## [What needs to be done]
Starting with the line that contains "(HVL) for å ha en undervisningsøkt på" and going on through the line that contains "Ahorro aprox. $9.29 MXN · 1%", set these lines out as a numbered list with blank lines omitted. Leave the pictures out of your answer.

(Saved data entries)
■ ■ ■ ■ ■ ■ ■
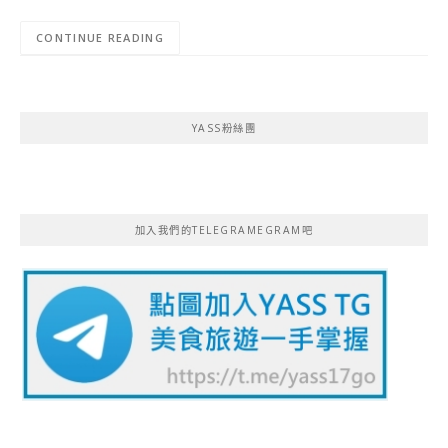
CONTINUE READING
YASS粉絲團
加入我們的TELEGRAMEGRAM吧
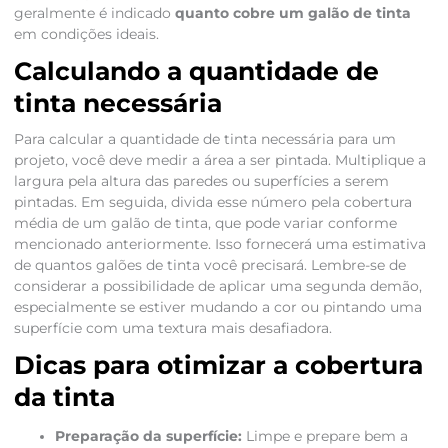
geralmente é indicado
quanto cobre um galão de tinta
em condições ideais.
Calculando a quantidade de
tinta necessária
Para calcular a quantidade de tinta necessária para um
projeto, você deve medir a área a ser pintada. Multiplique a
largura pela altura das paredes ou superfícies a serem
pintadas. Em seguida, divida esse número pela cobertura
média de um galão de tinta, que pode variar conforme
mencionado anteriormente. Isso fornecerá uma estimativa
de quantos galões de tinta você precisará. Lembre-se de
considerar a possibilidade de aplicar uma segunda demão,
especialmente se estiver mudando a cor ou pintando uma
superfície com uma textura mais desafiadora.
Dicas para otimizar a cobertura
da tinta
Preparação da superfície:
Limpe e prepare bem a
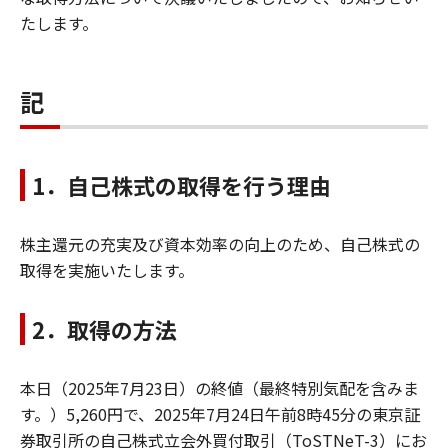
たします。
記
1．自己株式の取得を行う理由
株主還元の充実及び資本効率の向上のため、自己株式の
取得を実施いたします。
2．取得の方法
本日（2025年7月23日）の終値（最終特別気配を含みま
す。）5,260円で、2025年7月24日午前8時45分の東京証
券取引所の自己株式立会外買付取引（ToSTNeT-3）にお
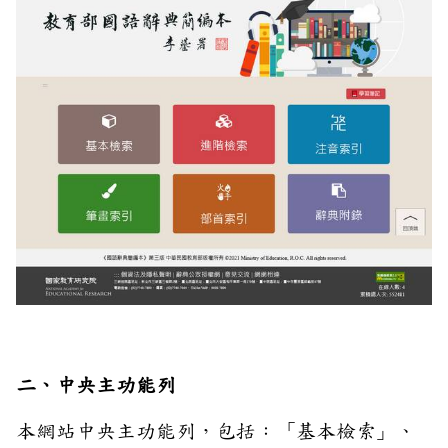
二、中央主功能列
本網站中央主功能列，包括：「基本檢索」、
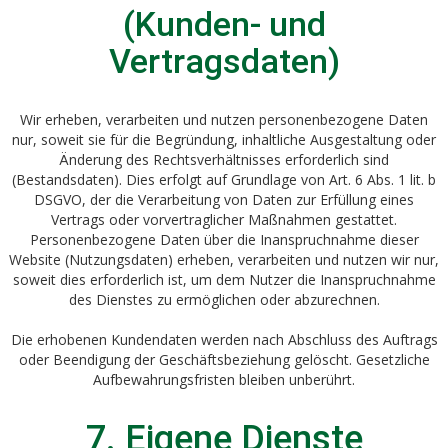
(Kunden- und
Vertragsdaten)
Wir erheben, verarbeiten und nutzen personenbezogene Daten
nur, soweit sie für die Begründung, inhaltliche Ausgestaltung oder
Änderung des Rechtsverhältnisses erforderlich sind
(Bestandsdaten). Dies erfolgt auf Grundlage von Art. 6 Abs. 1 lit. b
DSGVO, der die Verarbeitung von Daten zur Erfüllung eines
Vertrags oder vorvertraglicher Maßnahmen gestattet.
Personenbezogene Daten über die Inanspruchnahme dieser
Website (Nutzungsdaten) erheben, verarbeiten und nutzen wir nur,
soweit dies erforderlich ist, um dem Nutzer die Inanspruchnahme
des Dienstes zu ermöglichen oder abzurechnen.
Die erhobenen Kundendaten werden nach Abschluss des Auftrags
oder Beendigung der Geschäftsbeziehung gelöscht. Gesetzliche
Aufbewahrungsfristen bleiben unberührt.
7. Eigene Dienste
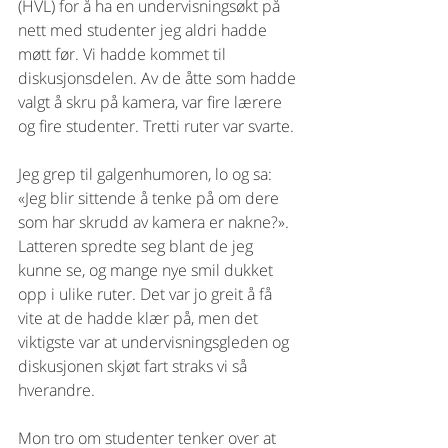
(HVL) for å ha en undervisningsøkt på 
nett med studenter jeg aldri hadde 
møtt før. Vi hadde kommet til 
diskusjonsdelen. Av de åtte som hadde 
valgt å skru på kamera, var fire lærere 
og fire studenter. Tretti ruter var svarte. 
Jeg grep til galgenhumoren, lo og sa: 
«Jeg blir sittende å tenke på om dere 
som har skrudd av kamera er nakne?». 
Latteren spredte seg blant de jeg 
kunne se, og mange nye smil dukket 
opp i ulike ruter. Det var jo greit å få 
vite at de hadde klær på, men det 
viktigste var at undervisningsgleden og 
diskusjonen skjøt fart straks vi så 
hverandre.
Mon tro om studenter tenker over at 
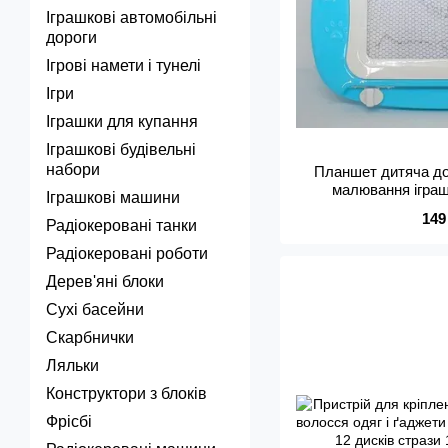
Іграшкові автомобільні
дороги
Ігрові намети і тунелі
Ігри
Іграшки для купання
Іграшкові будівельні
набори
Планшет дитяча д
малювання іграш
Іграшкові машини
149
Радіокеровані танки
Радіокеровані роботи
Дерев'яні блоки
Сухі басейни
Скарбнички
Ляльки
Конструктори з блоків
Фрісбі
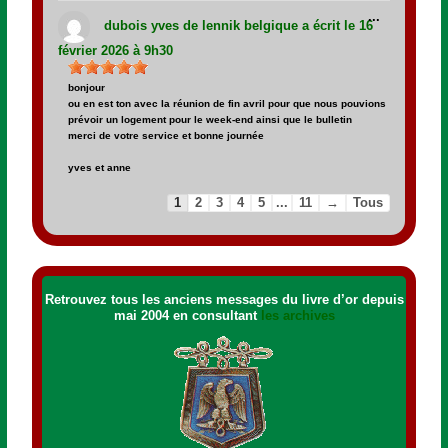
Ouvrir/Fer
...
cette
dubois yves
de
lennik belgique
a écrit le
16
boîte
méta.
février 2026
à
9h30
bonjour
ou en est ton avec la réunion de fin avril pour que nous pouvions
prévoir un logement pour le week-end ainsi que le bulletin
merci de votre service et bonne journée
yves et anne
1
2
3
4
5
...
11
→
Tous
Retrouvez tous les anciens messages du livre d’or depuis
mai 2004 en consultant
les archives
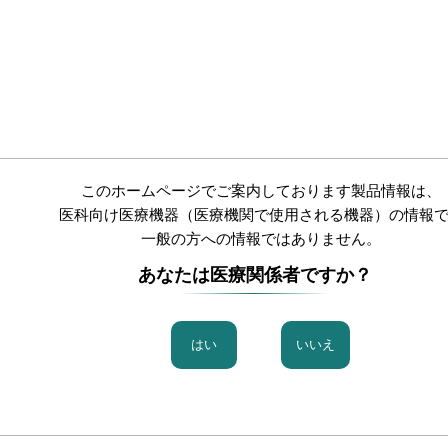
製品情報
電子添文
販売拠点
企業情報
採用情報
0369シリーズ誤接続防止コネ
このホームページでご案内しております製品情報は、
医科向け医療機器（医療機関で使用される機器）の情報
一般の方への情報ではありません。
あなたは医療関係者ですか？
お問い合わせ
業・一般の皆さま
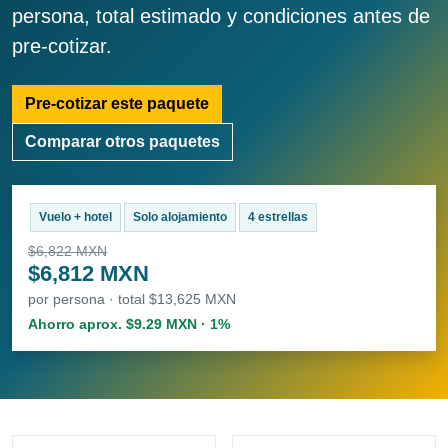
persona, total estimado y condiciones antes de
pre-cotizar.
Pre-cotizar este paquete
Comparar otros paquetes
Vuelo + hotel
Solo alojamiento
4 estrellas
$6,822 MXN
$6,812 MXN
por persona · total $13,625 MXN
Ahorro aprox. $9.29 MXN · 1%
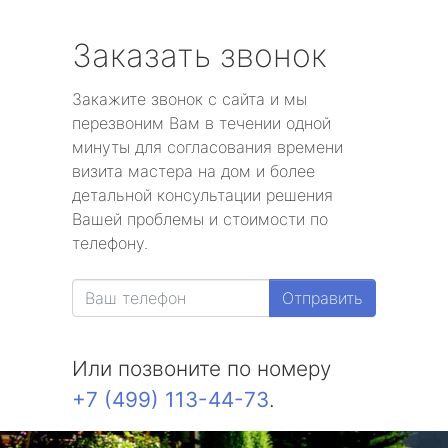
Заказать звонок
Закажите звонок с сайта и мы
перезвоним Вам в течении одной
минуты для согласования времени
визита мастера на дом и более
детальной консультации решения
Вашей проблемы и стоимости по
телефону.
Отправить
Или позвоните по номеру
+7 (499) 113-44-73
.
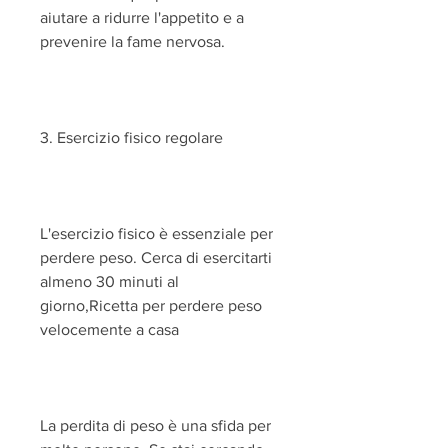
aiutare a ridurre l'appetito e a 
prevenire la fame nervosa.
3. Esercizio fisico regolare
L'esercizio fisico è essenziale per 
perdere peso. Cerca di esercitarti 
almeno 30 minuti al 
giorno,Ricetta per perdere peso 
velocemente a casa
La perdita di peso è una sfida per 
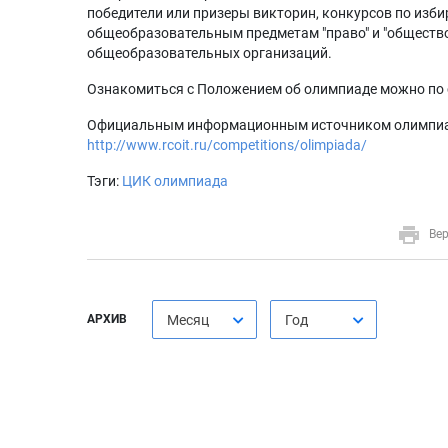
победители или призеры викторин, конкурсов по изб
общеобразовательным предметам "право" и "общество
общеобразовательных организаций.
Ознакомиться с Положением об олимпиаде можно по
Официальным информационным источником олимпиады
http://www.rcoit.ru/competitions/olimpiada/
Тэги:
ЦИК
олимпиада
Вер
АРХИВ
Месяц
Год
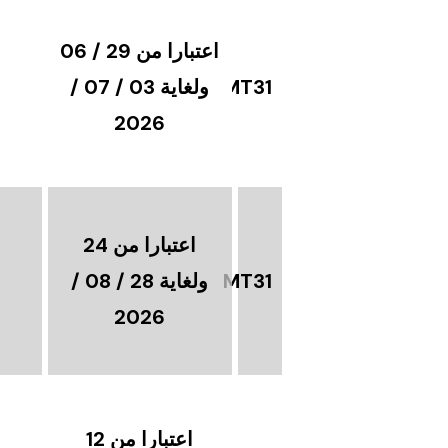
اعتبارا من 29 / 06
MT31
ولغاية 03 / 07 /
2026
اعتبارا من 24
MT31
ولغاية 28 / 08 /
2026
اعتبارا من 12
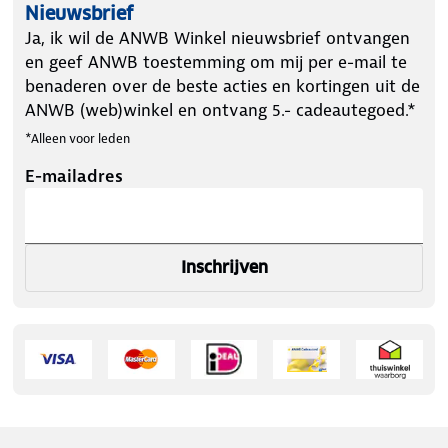
Nieuwsbrief
Ja, ik wil de ANWB Winkel nieuwsbrief ontvangen
en geef ANWB toestemming om mij per e-mail te
benaderen over de beste acties en kortingen uit de
ANWB (web)winkel en ontvang 5.- cadeautegoed.*
*Alleen voor leden
E-mailadres
Inschrijven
■ ■ ■ ■ ■ ■ ■
## [Exercise output]
1. (HVL) for å ha en undervisningsøkt på 
2. nett med studenter jeg aldri hadde 
3. møtt før. Vi hadde kommet til 
4. diskusjonsdelen. Av de åtte som hadde 
5. valgt å skru på kamera, var fire lærere 
6. og fire studenter. Tretti ruter var svarte. 
7. Jeg grep til galgenhumoren, lo og sa: 
8. «Jeg blir sittende å tenke på om dere 
9. som har skrudd av kamera er nakne?». 
10. Latteren spredte seg blant de jeg 
11. kunne se, og mange nye smil dukket 
12. opp i ulike ruter. Det var jo greit å få 
13. vite at de hadde klær på, men det 
14. viktigste var at undervisningsgleden og 
15. diskusjonen skjøt fart straks vi så 
16. hverandre.
17. Mon tro om studenter tenker over at 
18. Іграшкові автомобільні
19. дороги
20. Ігрові намети і тунелі
21. Ігри
22. Іграшки для купання
23. Іграшкові будівельні
24. набори
25. Планшет дитяча д
26. малювання іграш
27. Іграшкові машини
28. 149
29. Радіокеровані танки
30. Радіокеровані роботи
31. Дерев'яні блоки
32. Сухі басейни
33. Скарбнички
34. Ляльки
35. Конструктори з блоків
36. Фрісбі
37. Ouvrir/Fer
38. ...
39. cette
40. dubois yves
41. de
42. lennik belgique
43. a écrit le
44. 16
45. boîte
46. méta.
47. février 2026
48. à
49. 9h30
50. bonjour
51. ou en est ton avec la réunion de fin avril pour que nous pouvions
52. prévoir un logement pour le week-end ainsi que le bulletin
53. merci de votre service et bonne journée
54. yves et anne
55. 1
56. 2
57. 3
58. 4
59. 5
60. ...
61. 11
62. →
63. Tous
64. Retrouvez tous les anciens messages du livre d’or depuis
65. mai 2004 en consultant
66. les archives
67. 製品情報
68. 電子添文
69. 販売拠点
70. 企業情報
71. 採用情報
72. 0369シリーズ誤接続防止コネ
73. このホームページでご案内しております製品情報は、
74. 医科向け医療機器（医療機関で使用される機器）の情報
75. 一般の方への情報ではありません。
76. あなたは医療関係者ですか？
77. お問い合わせ
78. 業・一般の皆さま
79. persona, total estimado y condiciones antes de
80. pre-cotizar.
81. Pre-cotizar este paquete
82. Comparar otros paquetes
83. Vuelo + hotel
84. Solo alojamiento
85. 4 estrellas
86. $6,822 MXN
87. $6,812 MXN
88. por persona · total $13,625 MXN
89. Ahorro aprox. $9.29 MXN · 1%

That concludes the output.